L’acteur Clive Revill, connu pour sa voix emblématique de l’empereur Palpatine dans Star Wars, est décédé à 94 ans. Sa carrière a été marquée par des performances variées au cinéma, au théâtre et dans l’animation. Revill laisse un héritage riche et diversifié, qu’il continue d’influencer auprès de nouvelles générations de fans.
Clive Revill : une vie dédiée à l’art
Clive Revill est né le 18 avril 1930 à Wellington, en Nouvelle-Zélande. Avant de devenir acteur célèbre, il travaillait comme actuaire dans une banque. C’est lors d’une rencontre avec les légendaires Laurence Olivier et Vivien Leigh que son parcours artistique a vraiment commencé. Impressionné par son appréciation de Shakespeare, Olivier a incité Revill à rejoindre la Vic School of Arts à Bristol.

Malgré les défis rencontrés en Angleterre dès son arrivée en 1950, Revill a persisté dans sa passion pour le théâtre. La rencontre marquante avec un instructeur de mouvement qui lui a conseillé « de trouver la vérité en soi » s’est avérée transformative et l’a poussé à développer son approche artistique tout au long de sa carrière.
Le rôle impérissable de Revill dans Star Wars
Revill est surtout reconnu pour avoir prêté sa voix à l’empereur Palpatine durant une scène mémorable du film Star Wars: The Empire Strikes Back, sorti en 1980. Le réalisateur Irvin Kershner l’a choisi pour enregistrer la ligne emblématique qui marquait la présence maléfique du personnage face à Dark Vador.
Bien que sa performance vocale ait été remplacée plus tard par Ian McDiarmid lors de la sortie DVD du film en 2004, la première livrée par Revill restera gravée dans les mémoires des millions de spectateurs ayant découvert cette scène emblématique. Souffrant d’une démence progressive, il n’en demeura pas moins fier d’être associé aux fans qui continuaient d’apprécier ses contributions passées.
Au fil des années, il régalait souvent ses admirateurs lors des conventions en leur demandant « de se rapprocher et fermer les yeux » avant d’interpréter sa fameuse réplique : « Il y a une grande perturbation dans la force ».
L’impact durable de Clive Revill dans l’animation et le théâtre
En plus de son rôle clé chez Star Wars, Clive Revill avait aussi participé au projet animé crucial qu’est Batman : The Animated Series, où il incarnait Alfred Pennyworth depuis ses débuts en 1992. Son empreinte s’étend à travers plusieurs productions notables touchant différents genres cinématographiques.

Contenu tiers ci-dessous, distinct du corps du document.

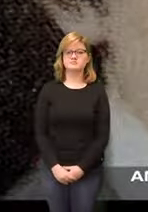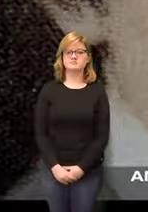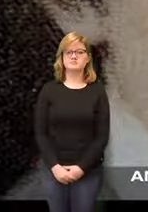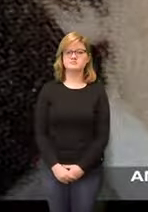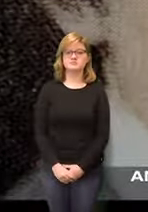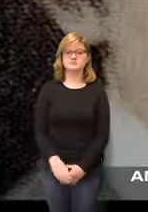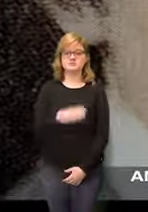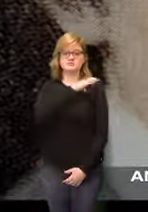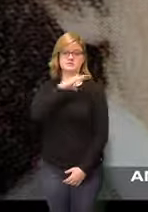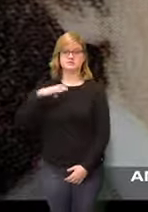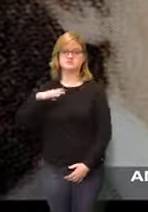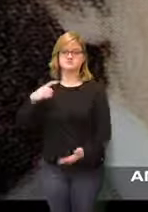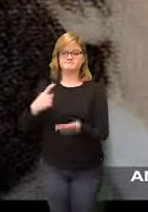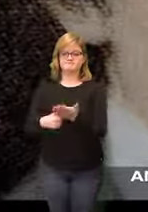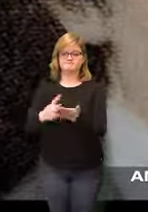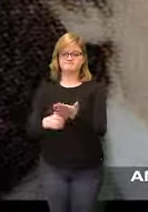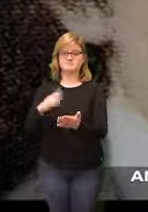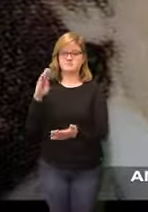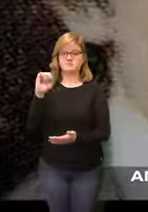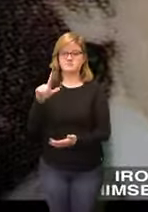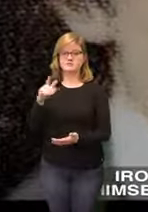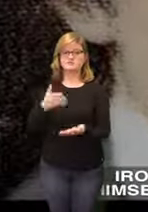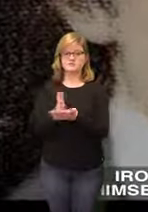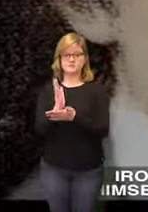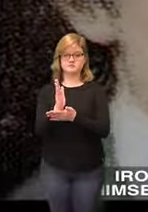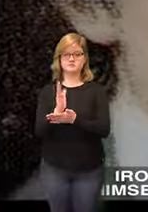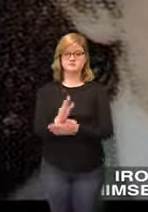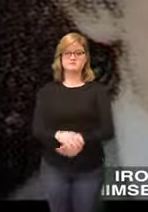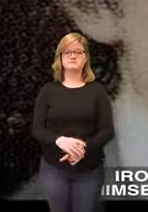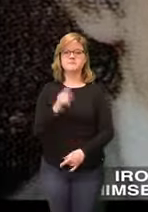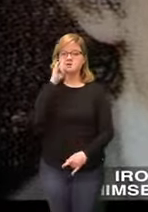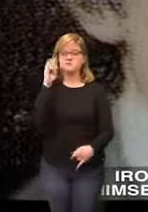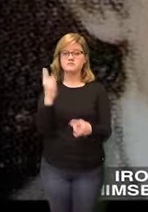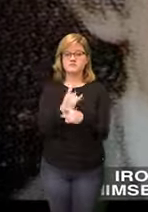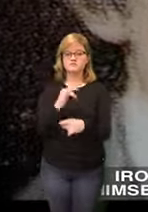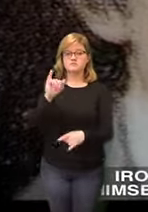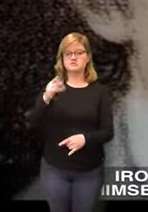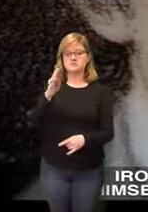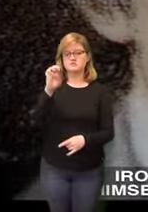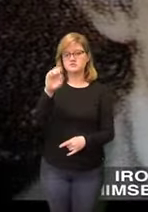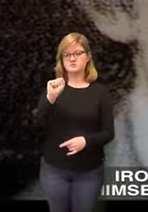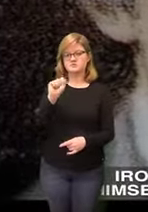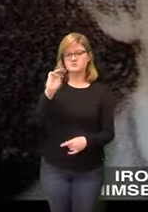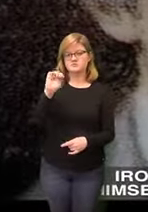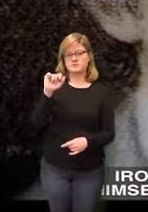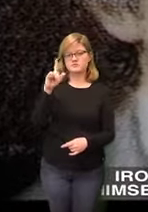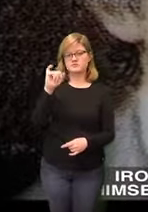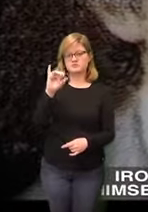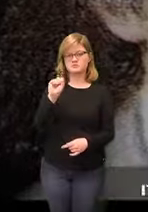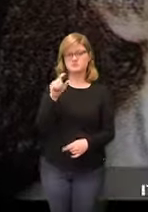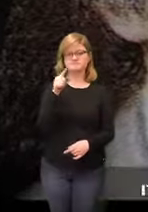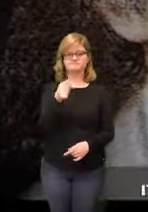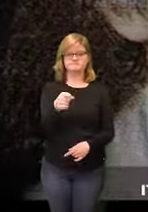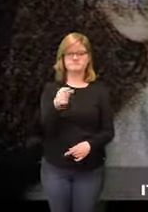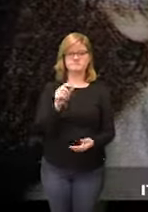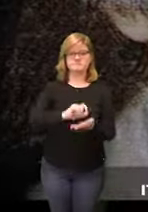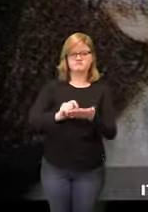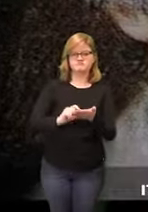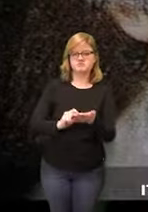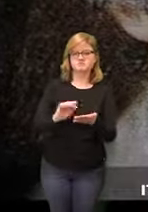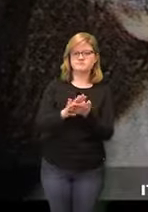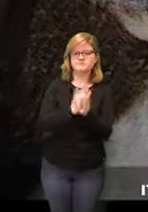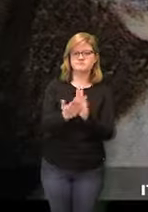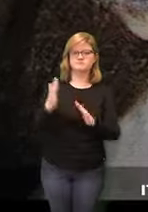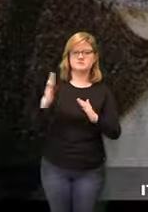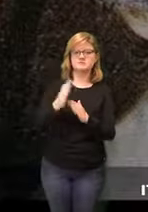and congress begins work on a bill of rights ironically it is James Madison himself who drafts the document and becomes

Les amateurs d’horreur se souviendront sans doute également du talent dramatique qu’il a apporté au film The Legend of Hell House (1973) avec Roddy McDowall ou encore ses rôles comiques notamment dans Robin Hood : Men in Tights ainsi que Dracula : Dead and Loving It.

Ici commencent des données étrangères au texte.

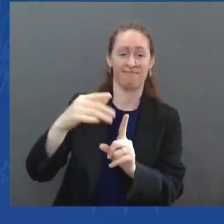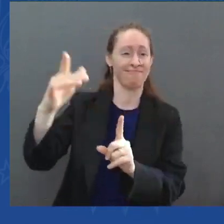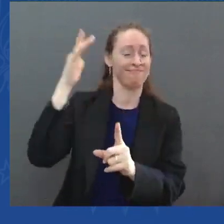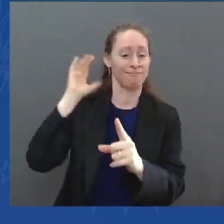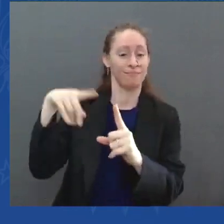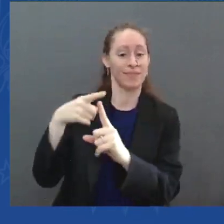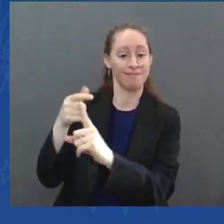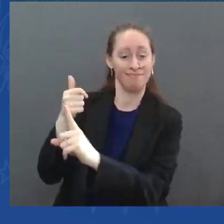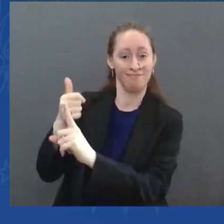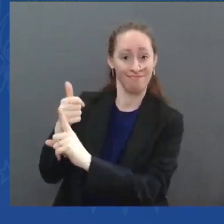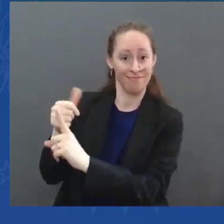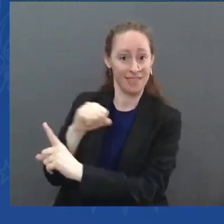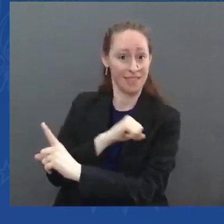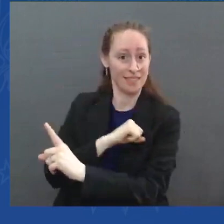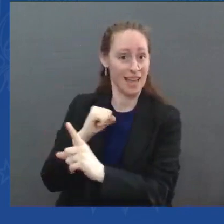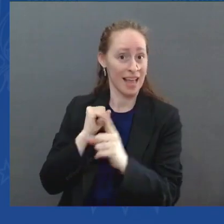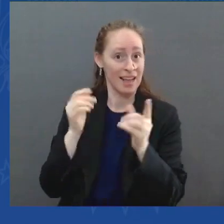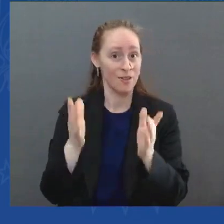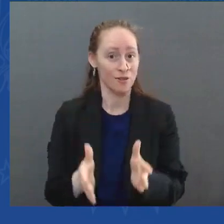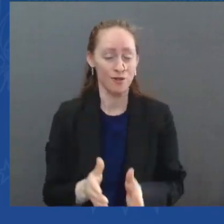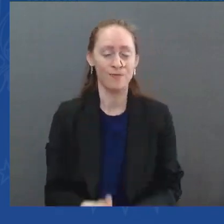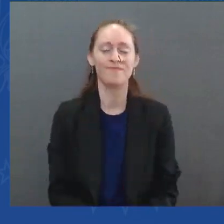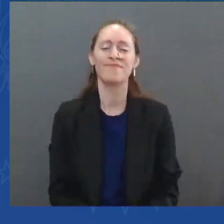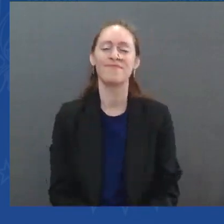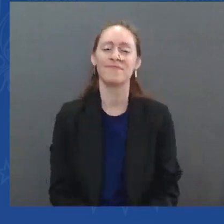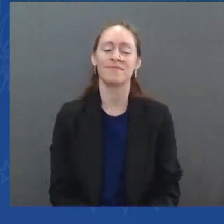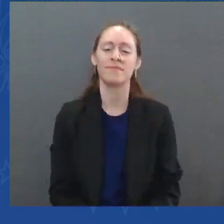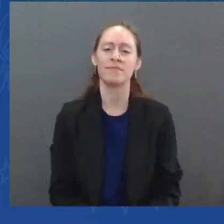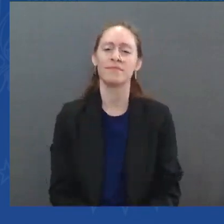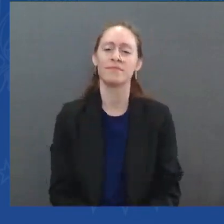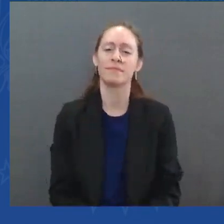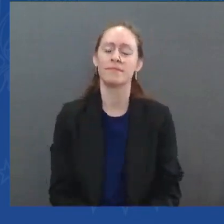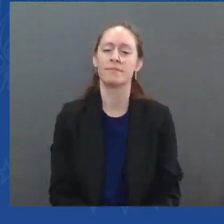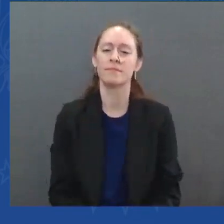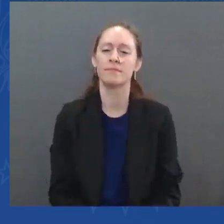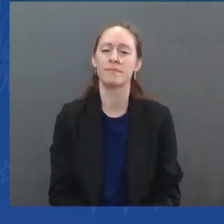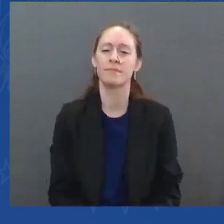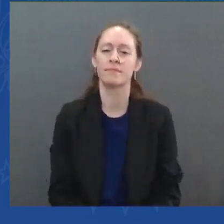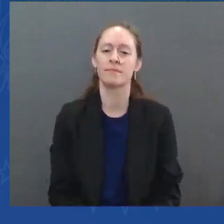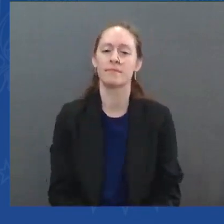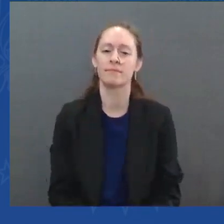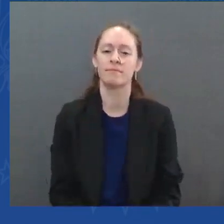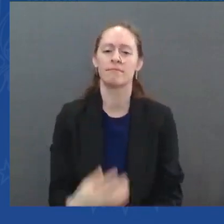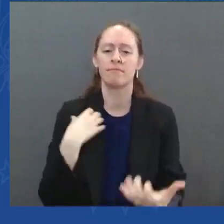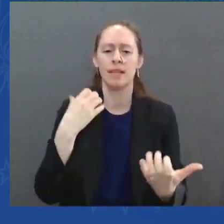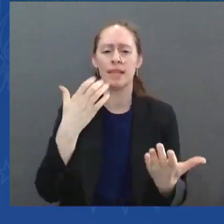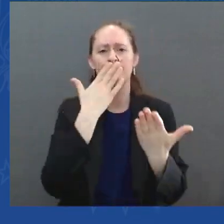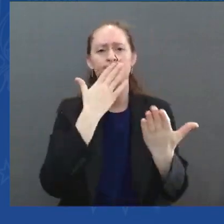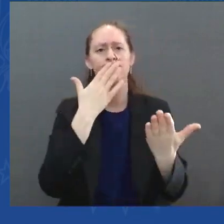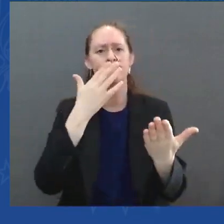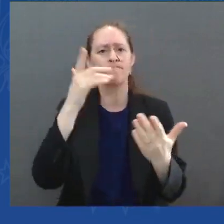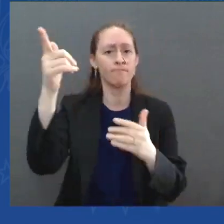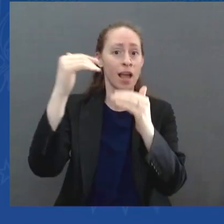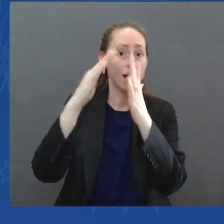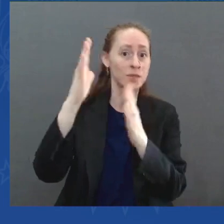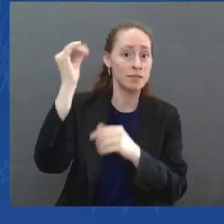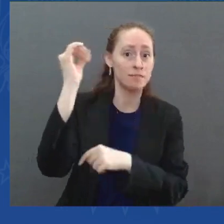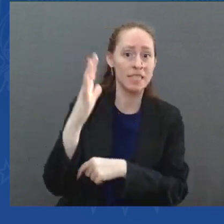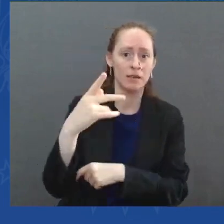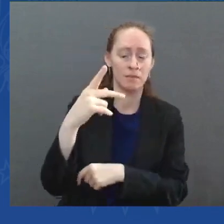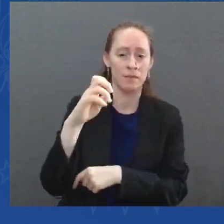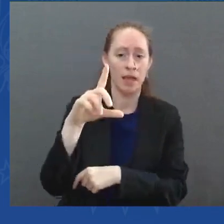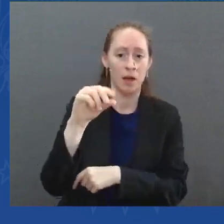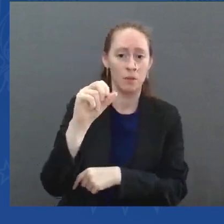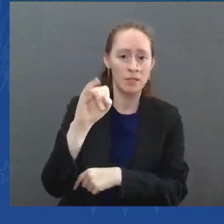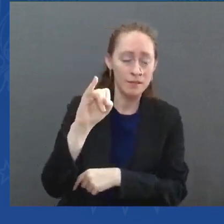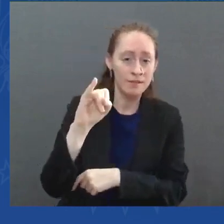And I also want to thank Speaker Pelosi and Leader Schumer and members of the Congress here today, especially Congressman Hoyer, Bobby Rush, Senator Dick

Sa carrière théâtrale est jalonnée par deux nominations prestigieuses aux Tony Awards : pour le rôle du bar-owner Bob-le-hotu orchestré en 1961 (Irma la Douce) et celui savoureux du méchant Fagin interprété en 1963 (Oliver !). C’est également grâce au cinéaste Billy Wilder qu’il débuta sur grand écran avec notablement The Private Life of Sherlock Holmes.
Un héritage riche qui perdure
Clive Revill laisse derrière lui deux proches : sa fille Kate et sa petite-fille Kayla. Ensemble elles perpétuent cet héritage artistique exceptionnel alors que ses œuvres continuent d’être redécouvertes grâce aux services modernes tels que le streaming ou les collections physiques dédiées.
Célébré tantôt pour son humour tantôt pour ses frissons dramatiques, Clive Revill reste un nom incontournable dont les performances continueront d’inspirer les générations futures.
Il nous aura rappelés combien chaque contribution artistique peut laisser une empreinte indélébile sur nos vies collectives.